Harry K. Foundation, Food Bank of Delaware mark grand opening of Delaware State University food pantry

November 2, 2016

Thanks to a generous donation from the Harry K. Foundation, anti-hunger advocates officially cut the ribbon on the new food pantry at Delaware State University this afternoon.

The food pantry is made possible thanks to continued financial support from the Harry K Foundation. By year’s end, there will be 30 Harry K Foundation-sponsored school pantries throughout the entire state of Delaware.

Through the program, food insecure Delaware State University students will be able to access emergency food and hygiene products by visiting the food pantry. The new pantry will offer a variety of nutritious food products and hygiene items. Students will select food based on their needs. Food for the pantry will be provided by the Food Bank of Delaware and school-wide food drives or community donations.

Based on a needs assessment conducted last year at Delaware State University, 57 percent of students surveyed reported experiencing food insecurity during the previous 12 months. These results are based on a very small n-count and are considered preliminary data. The faculty will be conducting more research in the future.

Released just last month, the National Hunger on Campus survey indicates that based on their survey of almost 3,800 students at 34 community and four-year colleges across 12 states, 22 percent of respondents have the very lowest levels of food insecurity, and 13 percent of students at community colleges are homeless.

“College students are an extension of the younger children who receive food from the Harry K Pantries located in elementary and middle schools,” said Harry K Foundation Founder Harry Keswani. “Research confirms the important link between good nutrition and the availability of children to concentrate and to learn.

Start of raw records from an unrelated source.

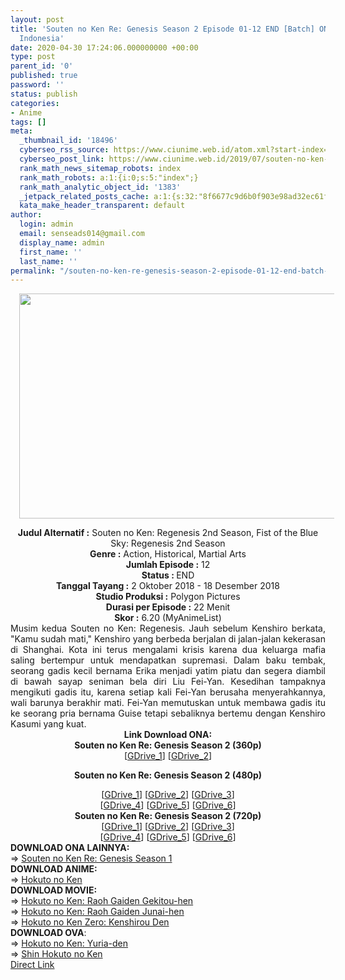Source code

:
 ```yaml
---
layout: post
title: 'Souten no Ken Re: Genesis Season 2 Episode 01-12 END [Batch] ONA Subtitle
  Indonesia'
date: 2020-04-30 17:24:06.000000000 +00:00
type: post
parent_id: '0'
published: true
password: ''
status: publish
categories:
- Anime
tags: []
meta:
  _thumbnail_id: '18496'
  cyberseo_rss_source: https://www.ciunime.web.id/atom.xml?start-index=1801&max-results=150
  cyberseo_post_link: https://www.ciunime.web.id/2019/07/souten-no-ken-re-genesis-season-2.html
  rank_math_news_sitemap_robots: index
  rank_math_robots: a:1:{i:0;s:5:"index";}
  rank_math_analytic_object_id: '1383'
  _jetpack_related_posts_cache: a:1:{s:32:"8f6677c9d6b0f903e98ad32ec61f8deb";a:2:{s:7:"expires";i:1663221524;s:7:"payload";a:0:{}}}
  kata_make_header_transparent: default
author:
  login: admin
  email: senseads014@gmail.com
  display_name: admin
  first_name: ''
  last_name: ''
permalink: "/souten-no-ken-re-genesis-season-2-episode-01-12-end-batch-ona-subtitle-indonesia/"
---
```

<div class="separator" style="clear: both; text-align: center;"><a href="https://1.bp.blogspot.com/-9uTtWBj22KI/XTImiSo1ruI/AAAAAAAAcLA/dnHwnBFPuBUFVDsOgXCzqW6Ri2uQgQ18wCLcBGAs/s1600/Souten%2Bno%2BKen%2BRe%2B-%2BGenesis%2BSeason%2B2.jpg" imageanchor="1" style="margin-left: 1em; margin-right: 1em;"><img border="0" data-original-height="720" data-original-width="1280" height="360" src="{{ site.baseurl }}/assets/2020/04/Souten%2Bno%2BKen%2BRe%2B-%2BGenesis%2BSeason%2B2.jpg" width="640" /></a></div>
<p>
<div style="text-align: center;"><b>Judul</b><b><b> Alternatif</b> :</b> Souten no Ken: Regenesis 2nd Season, Fist of the Blue Sky: Regenesis 2nd Season</div>
<div style="text-align: center;"><b><b>Genre :</b></b> Action, Historical, Martial Arts</div>
<div style="text-align: center;"><b>Jumlah Episode :</b> 12<br /><b>Status :&nbsp;</b>END<br /><b>Tanggal Tayang :</b> 2 Oktober 2018 - 18 Desember 2018<br /><b>Studio Produksi :</b> Polygon Pictures<br /><b>Durasi per Episode :</b> 22 Menit</div>
<div style="text-align: center;"><b>Skor :</b> 6.20 (MyAnimeList)</div>
<div style="text-align: center;"></div>
<div style="text-align: justify;">Musim kedua Souten no Ken: Regenesis. Jauh sebelum Kenshiro berkata, "Kamu sudah mati," Kenshiro yang berbeda berjalan di jalan-jalan kekerasan di Shanghai. Kota ini terus mengalami krisis karena dua keluarga mafia saling bertempur untuk mendapatkan supremasi. Dalam baku tembak, seorang gadis kecil bernama Erika menjadi yatim piatu dan segera diambil di bawah sayap seniman bela diri Liu Fei-Yan. Kesedihan tampaknya mengikuti gadis itu, karena setiap kali Fei-Yan berusaha menyerahkannya, wali barunya berakhir mati. Fei-Yan memutuskan untuk membawa gadis itu ke seorang pria bernama Guise tetapi sebaliknya bertemu dengan Kenshiro Kasumi yang kuat.</div>
<div style="text-align: justify;"></div>
<div style="text-align: justify;"></div>
<div style="text-align: center;"><b>Link Download ONA:</b></div>
<div style="text-align: center;">
<div style="text-align: center;"><b>Souten no Ken Re: Genesis Season 2 (360p)</b></div>
<div style="text-align: center;">[<a href="https://drive.google.com/uc?export=download&amp;id=1-fBR3Ij8NbOEIpDgQDONXT5jrA9gT3ux" target="_blank" rel="noopener">GDrive_1</a>] [<a href="https://drive.google.com/uc?export=download&amp;id=1wjuX4bflbMnJtAwjy0lq1sJ2Nw050azT" target="_blank" rel="noopener">GDrive_2</a>]</div>
<div style="text-align: center;"></div>
<p><b>Souten no Ken Re: Genesis Season 2 (480p)</b></div>
<div style="text-align: center;">[<a href="https://drive.google.com/uc?export=download&amp;id=1ucpt4EY7FdwJzEPgCNbmplOo_Gxp61t0" target="_blank" rel="noopener">GDrive_1</a>] [<a href="https://drive.google.com/uc?export=download&amp;id=1Jf3kMzVGwCJ9gUm3L3ofddwH67KEYub2" target="_blank" rel="noopener">GDrive_2</a>] [<a href="https://drive.google.com/uc?id=1CPUU_zxwmhkzOxWTJPGfcUfPeP65InFl" target="_blank" rel="noopener">GDrive_3</a>]<br />[<a href="https://drive.google.com/uc?id=1hs4AhETX_Wt2mfKjO7VP3zZYCIyC03dL" target="_blank" rel="noopener">GDrive_4</a>] [<a href="https://drive.google.com/uc?id=12Gl6WgI-lmocz3vnWHf_Eag96wTle_fu" target="_blank" rel="noopener">GDrive_5</a>] [<a href="https://drive.google.com/uc?id=15Jh2wl5I20l6FaraKvYksTQHuNPLvdhv" target="_blank" rel="noopener">GDrive_6</a>]</div>
<div style="text-align: center;"><b>Souten no Ken Re: Genesis Season 2 (720p)</b><br />[<a href="https://drive.google.com/uc?id=1iFcWWlYLRyk5FpJAoKSOGzbxqeYf19lU" target="_blank" rel="noopener">GDrive_1</a>] [<a href="https://drive.google.com/uc?export=download&amp;id=1eSkjmjvz-0l1vgfezDL6WydnlmOt6itE" target="_blank" rel="noopener">GDrive_2</a>] [<a href="https://drive.google.com/uc?export=download&amp;id=1uARmkL8Sv0fNS5rLkm6dGQV4CiE_Ya0Q" target="_blank" rel="noopener">GDrive_3</a>]<br />[<a href="https://drive.google.com/uc?id=1LHF7feC_knDCIQUGwH8VWs5XCkrm3McD" target="_blank" rel="noopener">GDrive_4</a>] [<a href="https://drive.google.com/uc?id=1VTtFFbGuWUO11dAsdPoANDqJVHKYhaur" target="_blank" rel="noopener">GDrive_5</a>] [<a href="https://drive.google.com/uc?id=11oul1br6nV3pQ-7iG3fyv7U76zulIDvM" target="_blank" rel="noopener">GDrive_6</a>]
<div style="text-align: left;"></div>
<div style="text-align: left;"></div>
<div style="text-align: left;"><b>DOWNLOAD ONA</b><b>&nbsp;LAINNYA</b><b>:</b></div>
<div style="text-align: left;"></div>
<div style="text-align: left;">=&gt;&nbsp;<a href="https://www.ciunime.web.id/2019/07/souten-no-ken-re-genesis-season-1.html" target="_blank" rel="noopener">Souten no Ken Re: Genesis Season 1</a></div>
<div style="text-align: left;"></div>
<div style="text-align: left;"><b>DOWNLOAD ANIME:</b></div>
<div style="text-align: left;"></div>
<div style="text-align: left;">=&gt;&nbsp;<a href="https://www.ciunime.web.id/2019/08/hokuto-no-ken-episode-001-109-end-batch.html" target="_blank" rel="noopener">Hokuto no Ken</a></div>
<div style="text-align: left;"></div>
<div style="text-align: left;"><b>DOWNLOAD MOVIE:</b></div>
<div style="text-align: left;"></div>
<div style="text-align: left;">=&gt;&nbsp;<a href="https://www.ciunime.web.id/2019/08/hokuto-no-ken-raoh-gaiden-gekitou-hen.html" target="_blank" rel="noopener">Hokuto no Ken: Raoh Gaiden Gekitou-hen</a></div>
<div style="text-align: left;">=&gt;&nbsp;<a href="https://www.ciunime.web.id/2019/08/hokuto-no-ken-raoh-gaiden-junai-hen.html" target="_blank" rel="noopener">Hokuto no Ken: Raoh Gaiden Junai-hen</a></div>
<div style="text-align: left;">=&gt;&nbsp;<a href="https://www.ciunime.web.id/2019/08/hokuto-no-ken-zero-kenshirou-den-movie.html" target="_blank" rel="noopener">Hokuto no Ken Zero: Kenshirou Den</a></div>
<div style="text-align: left;"></div>
<div style="text-align: left;"><b>DOWNLOAD OVA</b>:</div>
<div style="text-align: left;"></div>
<div style="text-align: left;">=&gt;&nbsp;<a href="https://www.ciunime.web.id/2019/08/hokuto-no-ken-yuria-den-ova-subtitle.html" target="_blank" rel="noopener">Hokuto no Ken: Yuria-den</a></div>
<div style="text-align: left;">=&gt;&nbsp;<a href="https://www.ciunime.web.id/2019/08/shin-hokuto-no-ken-episode-01-03-end.html" target="_blank" rel="noopener">Shin Hokuto no Ken</a></div>
<div style="text-align: left;"></div>
</div>
<link rel="stylesheet" href="https://cdnjs.cloudflare.com/ajax/libs/font-awesome/4.7.0/css/font-awesome.min.css" />
<div class="divbtn"> <a href="https://handymansurrender.com/fihup8buzv?key=94550f7ce39444073321dde3b8782f97" class="btn"><i class="fa fa-download"></i> Direct Link</a> </div>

For older students, working a job in order to eat is not always an option while pursuing a college education in hopes of ensuring a future without hunger.”

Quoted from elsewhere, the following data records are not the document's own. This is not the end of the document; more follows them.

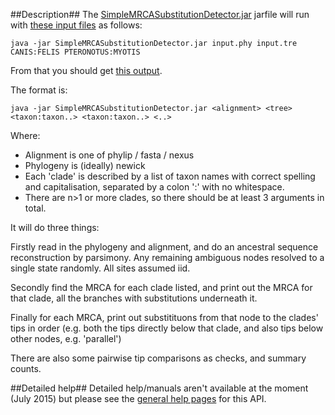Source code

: ##Description##
The [SimpleMRCASubstitutionDetector.jar](https://github.com/lonelyjoeparker/qmul-genome-convergence-pipeline/blob/master/trunk/bin/SimpleMRCASubstitutionDetector.jar) jarfile will run with [these input files](https://github.com/lonelyjoeparker/qmul-genome-convergence-pipeline/blob/master/trunk/examples/) as follows:

`java -jar SimpleMRCASubstitutionDetector.jar input.phy input.tre CANIS:FELIS PTERONOTUS:MYOTIS`

From that you should get [this output](https://github.com/lonelyjoeparker/qmul-genome-convergence-pipeline/blob/master/trunk/examples/output_SimpleMRCASubstitutionDetector.txt).



The format is:

`java -jar SimpleMRCASubstitutionDetector.jar <alignment> <tree> <taxon:taxon..> <taxon:taxon..> <..>`

Where:
 * Alignment is one of phylip / fasta  / nexus
 * Phylogeny is (ideally) newick 
 * Each 'clade' is described by a list of taxon names with correct spelling and capitalisation, separated by a colon ':' with no whitespace.
 * There are n>1 or more clades, so there should be at least 3 arguments in total.

It will do three things:

Firstly read in the phylogeny and alignment, and do an ancestral sequence reconstruction by parsimony. Any remaining ambiguous nodes resolved to a single state randomly. All sites assumed iid.

Secondly find the MRCA for each clade listed, and print out the MRCA for that clade, all the branches with substitutions underneath it.

Finally for each MRCA, print out substitituons from that node to the clades' tips in order (e.g. both the tips directly below that clade, and also tips below other nodes, e.g. 'parallel')

There are also some pairwise tip comparisons as checks, and summary counts. 

##Detailed help##
Detailed help/manuals aren't available at the moment (July 2015) but please see the [general help pages](https://github.com/lonelyjoeparker/qmul-genome-convergence-pipeline/blob/master/trunk/bin/README.md#help) for this API.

A soft opening was held at the Delaware State University pantry earlier this month, and more than 75 students utilized the assistance.

Delaware State University President Harry L. Williams said that many people don’t realize that some higher education students have struggles that include getting proper nourishment on regular basis.


“There are some students that are literally working their way through school,” Dr. Williams said. “And in paying for the cost of higher education, some cut corners on what they spend on food. The DSU Food Pantry makes it possible for the University to reach out and help such students.”

“In the United States 14.4% households of our experience some level of inadequate access to food. This same statistic is evident amongst our college students and at Delaware State University we wanted to do something about it,” said Dr. Marsha Horton, dean of the DSU College of Education, Health and Public Policy. “We are excited about working with our partners, the Food Bank of Delaware and the Harry K Foundation, to offer this needed service to our university community.”

“We know that hunger is present on our college campuses,” said Food Bank of Delaware President and CEO Patricia Beebe. “We have been working for years to implement school pantries on Delaware college campuses, and we are proud that Delaware State University was the first to step up to the plate. In order for today’s college students to be successful they not only need textbooks, educational supplies and quality professors, they need nutritious foods.”